Di bulan Januari 2009 bersama mbak InungĀ dalam rangka memfasilitasi dua buah kelas manajemen projek metodologi bagi para karyawan perusahaan di Atyrau, saya berkesempatan untuk datang di Atyrau selama dua minggu. Negara ini sangat menarik, dari penduduknya, saya melihat ada dua bagian “suku” besar, yaitu sebagian ras seperti orang Rusia, dan satu bagian lagi seperti orang Mongolia, sekilas seperti orang bule dan orang Tionghoa. Cukup mencolok perbedaannya. Bahasa yang digunakan juga terbagi menjadi dua bahasa besar, yaitu bahasa Rusia dan bahasa Kazakstan. Di dalam kelas saat pelatihan disediakan seorang penterjemah, yang sekali-sekali menterjemahkan dari bahasa Inggris ke bahasa Rusia/Kazakstan ini…menarik.
Mayoritas penduduk di Kazakstan adalah muslim, namun dari pengamatan sehari-hari kulihat penduduknya belum sereligious penduduk di Indonesia. Dari omong-omong dengan teman-teman dari Kazakstan, karena kegairahan beragama baru lebih muncul sesudah merdeka, belum terlalu lama. Di jalan-jalan masih saya lihat orang minum minuman keras, yang biasa dilakukan di sini karena kondisi cuacanya yang ekstrem dingin.
Saya berkesempatan jalan-jalan, masuk ke pasar tradisionalnya, kondisinya mirip-mirip pasar Besar Solo, bentuk los besar, dan para pedagang menjajakan dagangannya di lapak-lapak di los besar tersebut. Saat pergi ke pasar, sempat di “curigai” polisi, dan diminta menunjukkan pasport.
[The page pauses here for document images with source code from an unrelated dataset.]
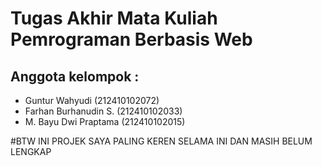 # Tugas Akhir Mata Kuliah Pemrograman Berbasis Web
## Anggota kelompok : 
- Guntur Wahyudi (212410102072)
- Farhan Burhanudin S. (212410102033)
- M. Bayu Dwi Praptama (212410102015)



#BTW INI PROJEK SAYA PALING KEREN SELAMA INI DAN MASIH BELUM LENGKAP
Namun baik-baik saja setelah dilihat-lihat pasportnya.
Di bulan Januari 2009, kondisi udara sangat dingin, apalagi kalau berjalan-jalan di luar, dan diterpa angin. Luar biasa dinginnya. Dan sungai Ural yang lebar sedang membeku. Benar-benar tidak kelihatan lagi airnya, bahkan permukaan sungai Ural bisa digunakan untuk berjalan-jalan seperti halnya satu daratan, dan kulihat ada beberapa mobil berjalan di atas permukaan sungai yang sudah mengeras tersebut.
Juga ada para pemancing yang duduk di atas kursi di tengah-tengah sungai, memancing dengan terlebih dahulu membor permukaan sungai agar bisa menembus ketebalan es, dan mencapai ke permukaan air yang berada di bagian bawah dari lapisan es di sungai tersebut. Saya sempatkan untuk ikut berjalan-jalan di atas permukaan sungai Ural, merasakan berjalan di atas sungai dan berfoto. Bandingkan foto di atas, di mana saya berdiri di atas permukaan sungai yang sudah tidak kelihatan airnya lagi, dengan kondisi sungai Ural di musim panas.
Menikmati Atyrau dalam dua minggu memang sangat menyenangkan, namun membayangkan untuk hidup menetap di Atyrau menjadi sangat berbeda rasanya. Sungguh bersyukur saya tinggal di Indonesia, yang udaranya sepanjang tahun selalu nyaman untuk melakukan banyak aktivitas in door maupun oudoor. Seharusnya kami bangsa Indonesia bisa lebih jauh produktif dan jauh lebih mensyukuri karunia Tuhan yang luar biasa ini. Selamat berkarya.